Page text:
START

Announcement

Collapse
No announcement yet.

They let you out of prison?

Collapse
This topic is closed.
X
X
 
  • Filter
  • Time
  • Show
Clear All
new posts

  • They let you out of prison?

    This may kind of go along with threads about being hit on, or threads about really creepy customers.....but what I'm trying to make it into is a thread about customers that really make you doubt the legal system.....customers who, judging by how they act, should be back in the big house or back in the looney bin. Customers who make you wonder "Where are the police when you need them?"

    In the fall of 2005, I'd been at the gas station for about 4 months. It was a quiet Sunday morning, and I'd been open for about 3 hours. My manager had just showed up and disappeared into the office to do paperwork.

    In comes this rough looking man of child molestor/rapist/drug addict proportions. To put it simply, and I know it's rude to judge, but he looked about as trustworthy as OJ Simpson. He was straggly looking with a dirty flannel sweater, a holey tshirt, and even holier jeans......along with dirt and all sorts of other assets that just made you want to gag and say "Gross".

    He comes up to me and says "Whatsa pretty girl like yous doin in a gas station?" To which I ignored his pitiful flirting and coldy responded, "Making a living."

    He looks around the gas station a bit, and says, "Ye know, I feels a bit weird being in another one of these stores again. I just got done doin 5 years for shootin up a gas station!"

    My jaw dropped to the floor and my eyes became the size of Eisenhower coins.

    He went on with, "The clerk said he wusnt gonna gimme my smokes cuz I didnt gots no ID on me, so I got real mad and pulled out ma gun and shot da place up!"

    My heart started to race, and I shook as I scanned his beer and sent him on his way. I was so relieved when my manager came in and I told her the story. She said she'd remember to ask the morning cop (the one that made an every morning appearance during weekdays at the store) if anyone had escaped the prison *25 miles away* lately.

    Another time was when I was working an evening shift. It was rather quiet and an odd night. I wondered where all the looney customers went, and why I'd gone practically an hour without a customer. Well....watch what you wonder.....in comes this hefty, creepy looking guy and an even creepier looking kid (I shit you not, the child had one eye that was half again the size of the other!). He asked if we sold any toys for kids.....and I looked at him like he was Frankenstein.

    Then he gets a sick smile on his face, shows me his wretched, rotted teeth, and says, "So, do you have a boyfriend?" to which I coldly lie and respond, "YES!" and he backs off, takes the ugly kid with him, and leaves.

    I continue having no customers and continue standing around and staring at the clock. Then the phone rang.
    M= ME CF= Creepy F*ck

    M= Entitlement Store, this is blas, how can I help you?
    CF= Yeah uh...I was just in there a while ago....I was too shy to ask but uh....can I get your number?
    M(not going to put up with shit)= NO!
    CF= Ahh...so you're one of those girls huh....
    M= Excuse me?

END

What you need to do: Condense the paragraph of the forum post that begins "My heart started to race" into one or two sentences, keeping its main facts. The entries that follow come from a separate source.

Dataset rows:
START

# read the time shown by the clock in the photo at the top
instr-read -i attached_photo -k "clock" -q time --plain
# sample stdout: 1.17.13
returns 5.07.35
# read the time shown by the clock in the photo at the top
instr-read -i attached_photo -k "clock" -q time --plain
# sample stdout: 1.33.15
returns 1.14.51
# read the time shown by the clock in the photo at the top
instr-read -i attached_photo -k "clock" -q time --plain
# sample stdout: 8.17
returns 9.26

END
START

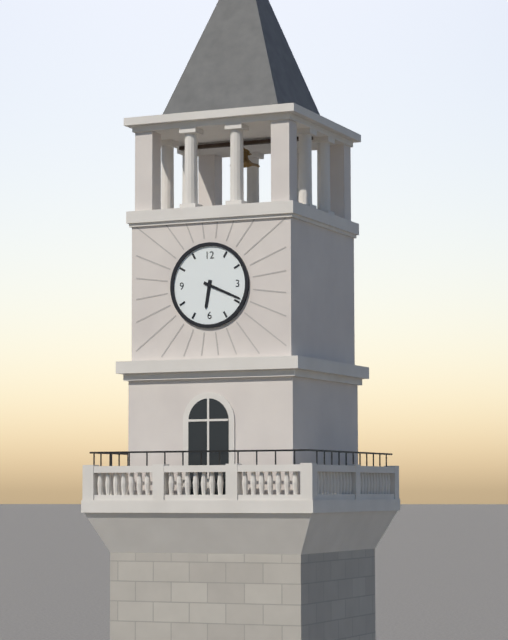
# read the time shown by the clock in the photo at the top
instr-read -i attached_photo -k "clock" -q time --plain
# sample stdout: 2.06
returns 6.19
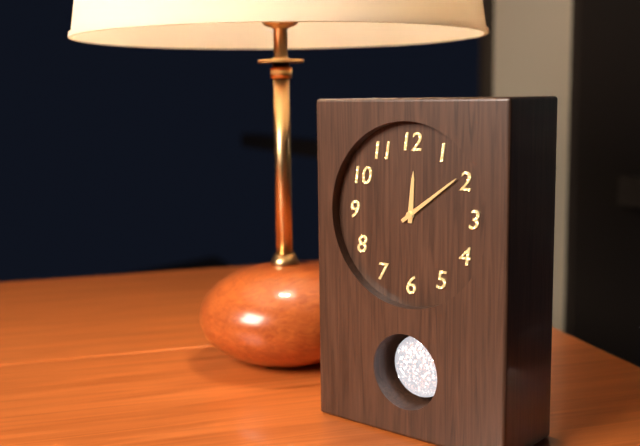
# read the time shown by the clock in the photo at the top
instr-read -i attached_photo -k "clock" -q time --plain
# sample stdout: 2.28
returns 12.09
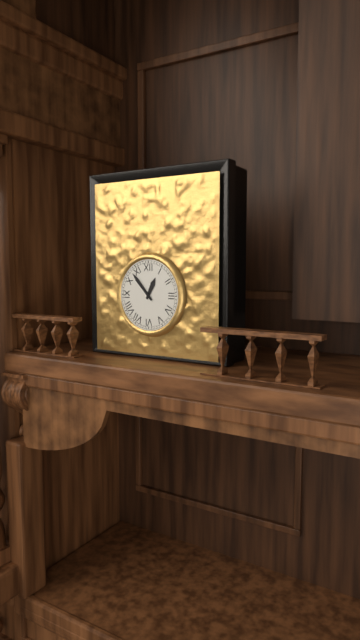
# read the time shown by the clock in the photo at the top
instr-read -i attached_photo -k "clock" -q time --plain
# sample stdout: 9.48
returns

END

Response to this task: Shaking, the writer scanned the man's beer and sent him off, then told the manager, who had come in, what had happened. She said she would ask the officer who stopped by every weekday morning whether anyone had recently escaped from the prison 25 miles away.